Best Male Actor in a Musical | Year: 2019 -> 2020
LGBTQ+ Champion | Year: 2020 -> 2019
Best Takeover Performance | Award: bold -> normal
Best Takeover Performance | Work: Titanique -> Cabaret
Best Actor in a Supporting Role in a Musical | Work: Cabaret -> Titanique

THE REQUEST — Print every line of the data above again, word for word and in the same order.

WRITTEN ANSWER —
Best Male Actor in a Musical | Year: 2019 -> 2020
LGBTQ+ Champion | Year: 2020 -> 2019
Best Takeover Performance | Award: bold -> normal
Best Takeover Performance | Work: Titanique -> Cabaret
Best Actor in a Supporting Role in a Musical | Work: Cabaret -> Titanique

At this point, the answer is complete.